### Aangeleverde tekst
Steunprogramma Syrië opnieuw onderwerp in terreurzaak

  • Milena Holdert en Ghassan Dahhan

  • Milena Holdert en Ghassan Dahhan

Nog steeds is onduidelijk welke specifieke Syrische strijdgroepen door Nederland gesteund werden. Ondanks vragen van het Openbaar Ministerie (OM) blijft het ministerie van Buitenlandse Zaken zeer terughoudend met informatie. Justitie, maar ook advocaten, willen die informatie om verschillende redenen graag hebben.

Zo kan het relevant zijn in de vervolging van voormalige Syriëgangers. Sommige groepen waartoe de verdachten behoorden, werden (indirect) gesteund door Nederland in het kader van het zogeheten NLA-programma, dat liep van 2015 tot 2018.

### Vereiste actie A
Kun je uit het artikel over het Syrische steunprogramma letterlijk overschrijven wat loopt vanaf "Steunprogramma Syrië opnieuw" tot en met "2015 tot 2018."?
### Vereiste actie B
Hoe gaat het artikel over het Syrische steunprogramma verder? Zet het voort na de laatste zin.

[Items uit een gegevensverzameling]
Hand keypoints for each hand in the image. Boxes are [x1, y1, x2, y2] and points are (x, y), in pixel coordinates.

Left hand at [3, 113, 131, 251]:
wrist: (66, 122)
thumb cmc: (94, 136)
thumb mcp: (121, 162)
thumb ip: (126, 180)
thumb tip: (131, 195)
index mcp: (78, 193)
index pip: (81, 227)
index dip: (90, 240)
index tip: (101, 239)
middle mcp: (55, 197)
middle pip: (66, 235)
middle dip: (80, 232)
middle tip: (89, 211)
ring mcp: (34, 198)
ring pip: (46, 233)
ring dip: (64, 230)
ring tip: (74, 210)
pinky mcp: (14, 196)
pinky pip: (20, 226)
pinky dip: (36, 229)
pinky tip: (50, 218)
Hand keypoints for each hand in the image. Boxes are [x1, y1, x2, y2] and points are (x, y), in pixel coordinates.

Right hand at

---

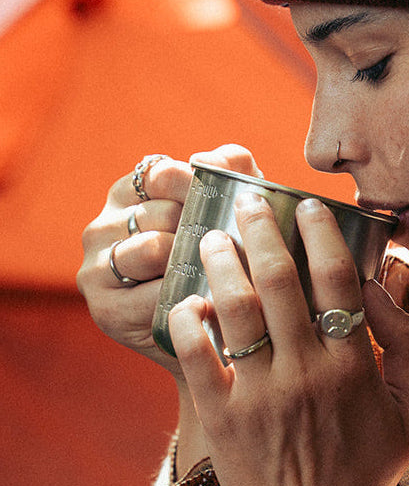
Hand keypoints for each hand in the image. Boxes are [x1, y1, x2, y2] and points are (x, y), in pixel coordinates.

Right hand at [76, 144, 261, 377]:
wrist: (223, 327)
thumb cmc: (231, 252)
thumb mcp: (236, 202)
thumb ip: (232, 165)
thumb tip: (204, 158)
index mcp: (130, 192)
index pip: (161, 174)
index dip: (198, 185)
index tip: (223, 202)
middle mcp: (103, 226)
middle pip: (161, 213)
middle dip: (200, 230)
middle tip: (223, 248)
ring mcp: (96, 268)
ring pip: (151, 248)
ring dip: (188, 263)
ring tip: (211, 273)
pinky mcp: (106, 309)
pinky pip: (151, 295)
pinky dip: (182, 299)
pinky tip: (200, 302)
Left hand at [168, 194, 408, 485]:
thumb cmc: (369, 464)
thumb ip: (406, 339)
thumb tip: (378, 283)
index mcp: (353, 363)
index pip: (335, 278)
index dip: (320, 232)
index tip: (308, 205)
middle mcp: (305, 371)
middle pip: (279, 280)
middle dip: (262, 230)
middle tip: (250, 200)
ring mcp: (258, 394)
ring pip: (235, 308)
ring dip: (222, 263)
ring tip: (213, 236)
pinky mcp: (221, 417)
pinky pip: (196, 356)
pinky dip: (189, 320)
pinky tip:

### Resultaat oefening A
Steunprogramma Syrië opnieuw onderwerp in terreurzaak

  • Milena Holdert en Ghassan Dahhan

  • Milena Holdert en Ghassan Dahhan

Nog steeds is onduidelijk welke specifieke Syrische strijdgroepen door Nederland gesteund werden. Ondanks vragen van het Openbaar Ministerie (OM) blijft het ministerie van Buitenlandse Zaken zeer terughoudend met informatie. Justitie, maar ook advocaten, willen die informatie om verschillende redenen graag hebben.

Zo kan het relevant zijn in de vervolging van voormalige Syriëgangers. Sommige groepen waartoe de verdachten behoorden, werden (indirect) gesteund door Nederland in het kader van het zogeheten NLA-programma, dat liep van 2015 tot 2018.

### Resultaat oefening B
Advocaten zien daarin een tegenstrijdigheid die ontlastend is voor hun cliënten. Justitie daarentegen wil een beter oordeel kunnen vellen over de verdachten en de groeperingen waartoe ze behoorden. Nieuwsuur en Trouw onthulden eerder dat er groepen bijzaten die zich schuldig maakten aan ernstige mensenrechtenschendingen en samenwerkten met extremisten.

Teruggekeerde Syriëgangers

Buitenlandse Zaken beschikt over veel informatie over Syrische strijders en rebellengroepen. Het verzamelen van dit soort informatie was zelfs een van de doelen van het Nederlandse steunprogramma, zo blijkt uit een interne memo dat in handen is van Nieuwsuur en Trouw. In het memo worden de Syrische contacten die Buitenlandse Zaken tijdens het steunprogramma legde van 'onschatbare waarde' voor de Nederlandse 'intelpositie' (inlichtingenpositie) genoemd.

Het ministerie van Buitenlandse Zaken wil deze informatie niet openbaar maken, omdat het een staatsgeheim programma betreft. Maar de druk om openheid te geven neemt toe nu het steunprogramma steeds vaker een rol begint te spelen in strafzaken tegen teruggekeerde Syriëgangers.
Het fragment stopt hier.